Summarize the forum thread in two sentences.

■ Passage provided:
▼

Agree with absent. I like all meat to be fully traceable.

absent Tue 22-Jan-13 10:12:32

If no one knows where the horsemeat [product] came from, how it was processed, stored etc. there is no guarantee that it was fit for human consumption.

Bags Tue 22-Jan-13 10:09:43

So long as food is labelled correctly and all ingredients properly described, people have a choice whether to buy or not based on their own reasons. If the complete information isn't there, that choice is taken away. That is the issue.

Bags Tue 22-Jan-13 10:07:54

The burgers were not a threat to health. All the stuff in them was edible. They were sold as food. Cheap food. Which some people want because it's all they can afford or because they don't mind eating cheap burgers, odd though that might seem tomsome of us. Actually, DD prefers cheap burgers, as do many kids – mild taste, easy to chew, stuff like that.

The issue is the lack of correct labelling info.

Riverwalk Tue 22-Jan-13 09:35:51

Labelling is not the only issue here ..... the lack of quality-control is what I find alarming.

I think a lot of fraud and profiteering has been going on.

Bags Tue 22-Jan-13 09:32:10

Dal is sludgy slurry. It's still good food.

Separate point.

Bags Tue 22-Jan-13 09:31:45

good or bad

Bags Tue 22-Jan-13 09:31:22

No need to be sorry. I agree you can,t make a decent hamburger without decent ingredients. Actually, I reckon you can't make a decent anything without decent ingredients. Good horsemeat is a good ingredient. But that's not what was used, apparently.

Still, the real problem was the lack of info as to what the ingredients, food or bad, were.

absent Tue 22-Jan-13 09:26:27

Sorry Bags but you cannot make a decent hamburger from slime and it would not, I reckon, be even halfway edible.

absent Tue 22-Jan-13 09:25:13

The filler is used to up the percentage protein with something cheaper than the main ingredient, in this case, beef. It also absorbs water so bulks out the product making it rather less of bargain than might first appear.

Bags Tue 22-Jan-13 08:42:20

Likewise some sludgy looking soups.

Bags Tue 22-Jan-13 08:41:54

I don't find dal particularly appetising to look at, but it's perfectly edible.

Bags Tue 22-Jan-13 08:40:42

The filler would appear from reports to be animal-derived protein. I don't find that disgusting or off-putting.

Lots of food 'slurry' looks fairly disgusting. Doesn't mean it is. That's just an emotional argument which has not scientific value.

I agree with everyone that proper labelling is the issue here.

And that if you buy exceptionally cheap burgers, you can't expect an exceptionally good actual meat content.

mollie65 Tue 22-Jan-13 08:28:29

glad I am a vegetarian smile - it would be a good thing if this fiasco made people more aware of what goes into their processed food even if they read the label it would probably take a chemist to understand all the contents.

▲

■ Excerpted records:
▼

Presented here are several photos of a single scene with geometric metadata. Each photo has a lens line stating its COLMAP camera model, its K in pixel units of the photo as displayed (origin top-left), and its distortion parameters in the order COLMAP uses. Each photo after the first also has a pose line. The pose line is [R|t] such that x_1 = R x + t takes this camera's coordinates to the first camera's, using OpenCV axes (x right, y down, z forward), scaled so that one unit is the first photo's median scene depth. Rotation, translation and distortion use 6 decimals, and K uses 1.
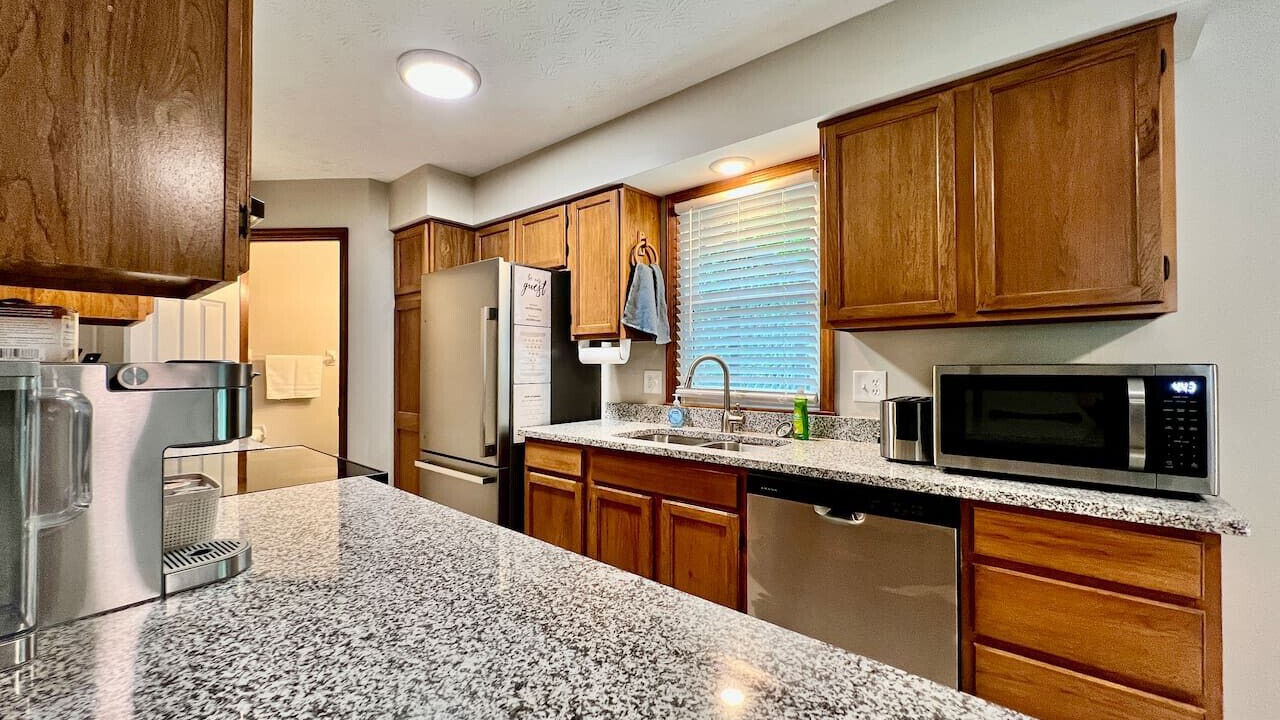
lens RADIAL K [[509.4, 0, 641.4], [0, 509.4, 360.8], [0, 0, 1]] dist [-0.001204, -0.000208]
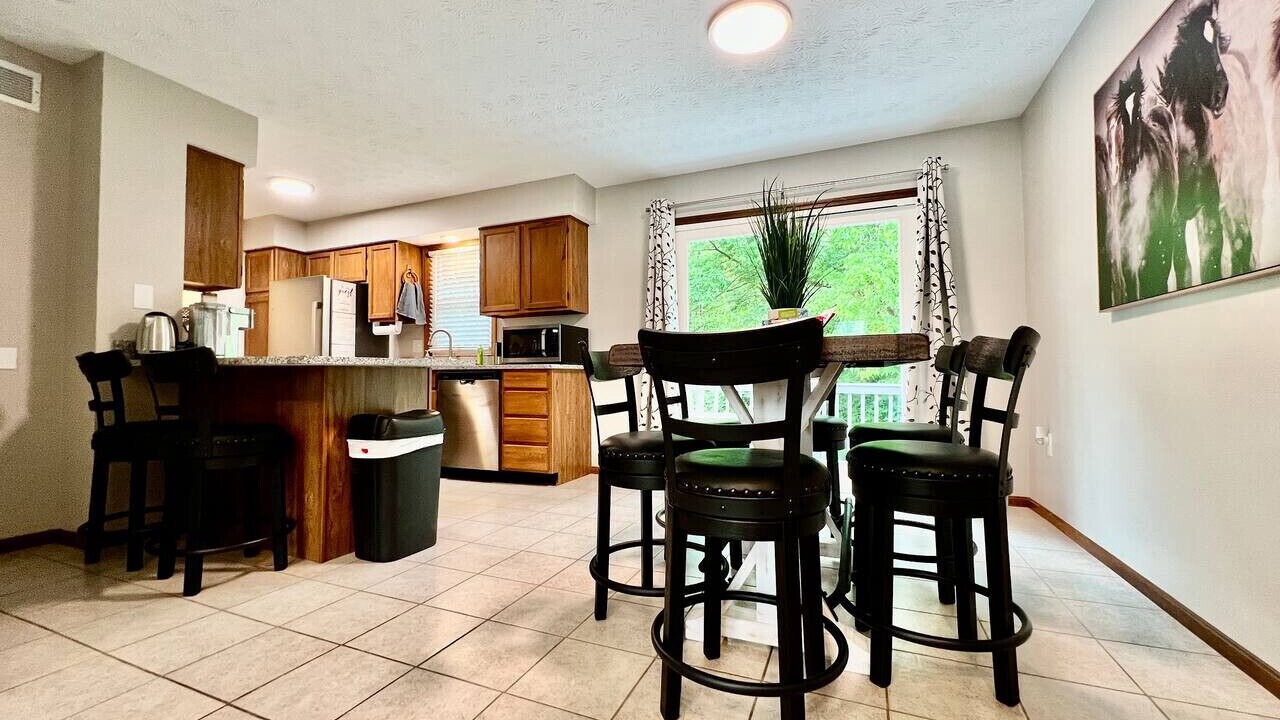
lens RADIAL K [[509.4, 0, 641.4], [0, 509.4, 360.8], [0, 0, 1]] dist [-0.001204, -0.000208]
pose [[0.957068, 0.003456, 0.289843, 0.280705], [0.001355, 0.999865, -0.016396, 0.135523], [-0.289860, 0.016084, 0.956934, -1.062134]]
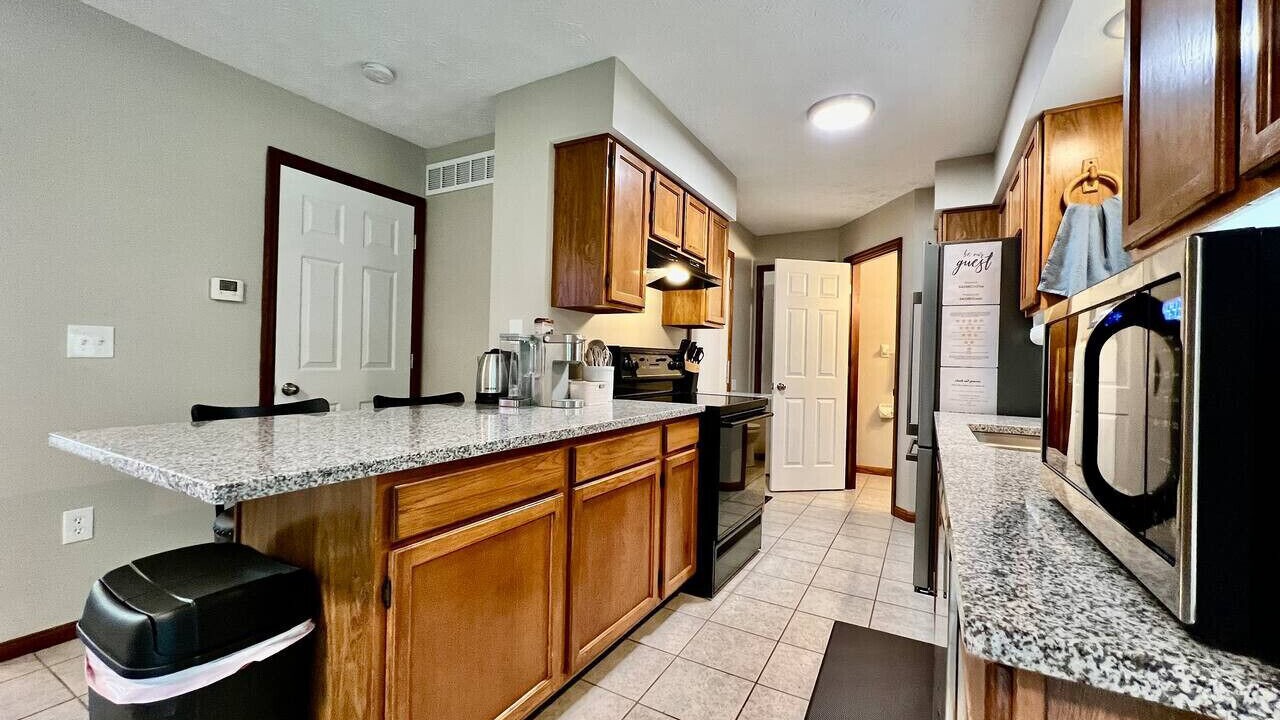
lens RADIAL K [[509.4, 0, 641.4], [0, 509.4, 360.8], [0, 0, 1]] dist [-0.001204, -0.000208]
pose [[0.179622, 0.001434, -0.983735, 0.596298], [-0.011989, 0.999928, -0.000732, 0.041343], [0.983663, 0.011925, 0.179627, 0.247952]]
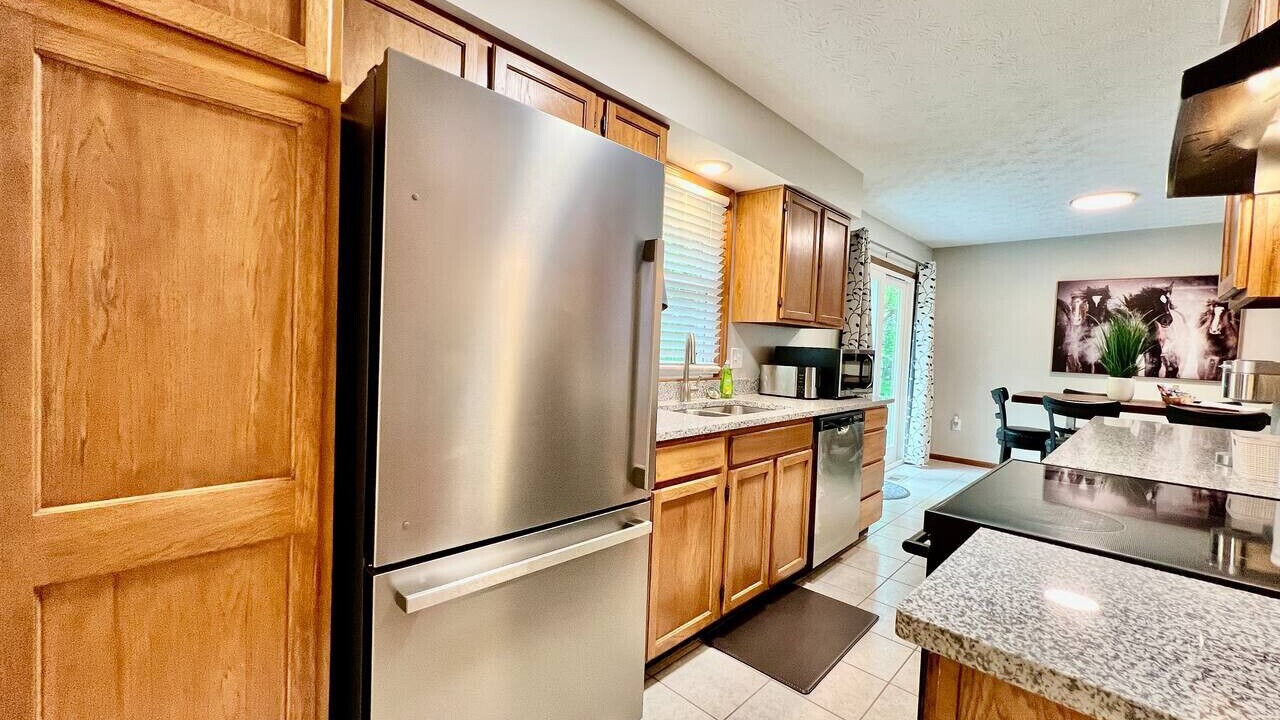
lens RADIAL K [[509.4, 0, 641.4], [0, 509.4, 360.8], [0, 0, 1]] dist [-0.001204, -0.000208]
pose [[0.080973, -0.030622, 0.996246, -0.873084], [-0.052511, 0.998009, 0.034944, 0.015410], [-0.995332, -0.055144, 0.079204, 0.927293]]
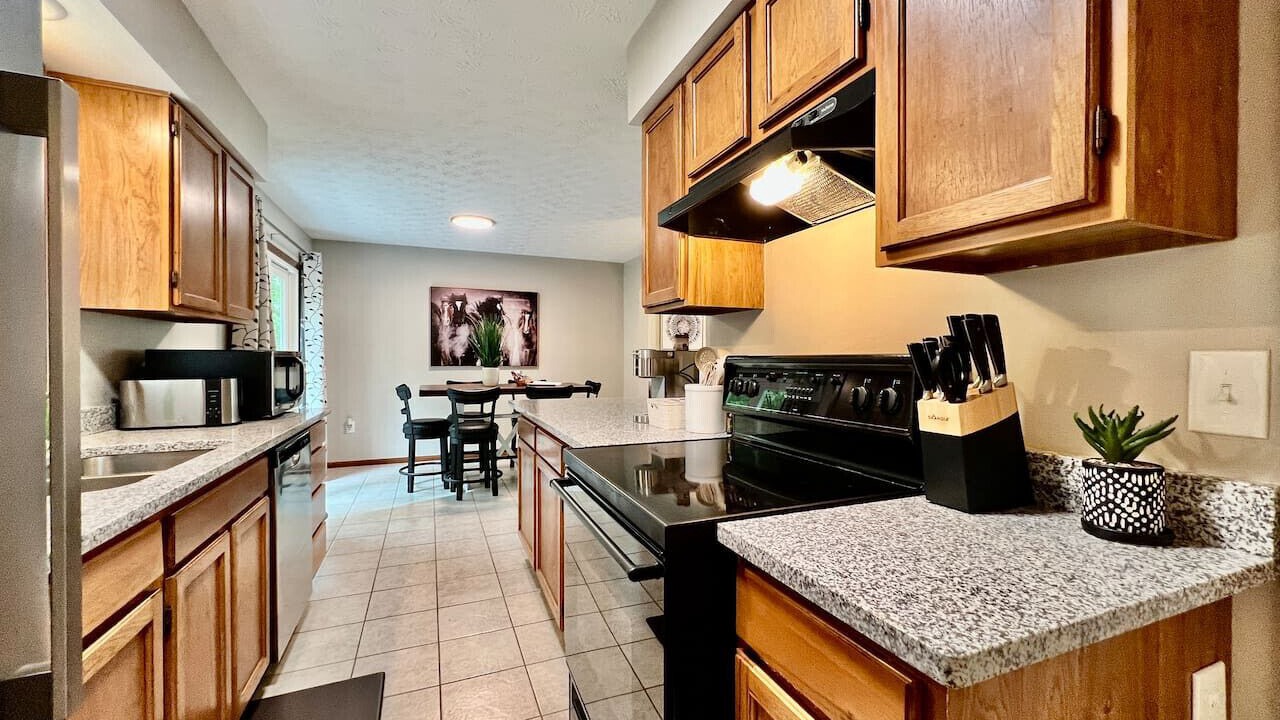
lens RADIAL K [[509.4, 0, 641.4], [0, 509.4, 360.8], [0, 0, 1]] dist [-0.001204, -0.000208]
pose [[-0.884934, -0.003689, 0.465702, -0.632965], [-0.006306, 0.999972, -0.004062, 0.021579], [-0.465674, -0.006531, -0.884932, 1.039667]]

▲

■ Solution for this task: Bags argues that the horsemeat burgers were edible and not a threat to health, and that the real issue is the lack of correct labelling, which takes away people's choice. Absent and Riverwalk respond that without full traceability there is no guarantee the meat was fit for human consumption, and that the lack of quality control and suspected fraud and profiteering are also alarming.